WS 11 – Cancer Progenitor Cells
In this session the cellular origin of cancer will be discussed including the relationship to normal tissue stem cells and to cancer stem cells. Connected topics to be covered are tumour cell plasticity and how such plasticity may be influenced by the progenitor cell niche and cues provided by the tumour microenvironment, the transcriptional and molecular wiring of cancer progenitor cells and implications for tumour evolution and therapeutic strategies.
WS 14 – DNA repair
In this session molecular mechanisms of DNA repair and novel approaches for targeting DNA repair in cancer will be discussed. Focus will be on recent biological and therapeutic advances.

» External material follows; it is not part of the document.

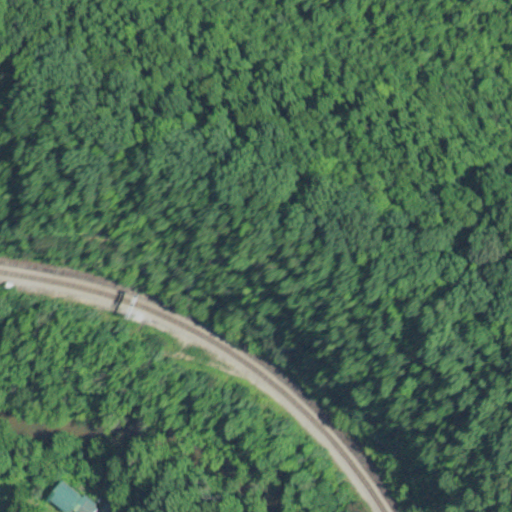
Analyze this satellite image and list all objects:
railway: (219, 347)
building: (79, 502)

WS 15 – Individualized cancer screening and prevention
Disease areas: Prostate cancer, Breast cancer, Cervical Cancer
Despite successes in the treatment of breast, prostate and cervical cancer the mortality of these diseases is still substantial. We envision that implementation of individualized screening and prevention programs for these cancers will greatly lower mortality due to these diseases. The individualized screening programs will be based on prediction models that stratify persons according to their risk of developing cancer resulting in more efficient use of the existing resources for cancer screening. This would be much better both from an individual point of view as well as from resources’ point of view.
WS 17 – Hematological malignancies
The outcome of patients with hematological malignancies has vastly improved over recent years. More patients live longer and a higher fraction is cured. The session will focus on recent biological and therapeutic advances.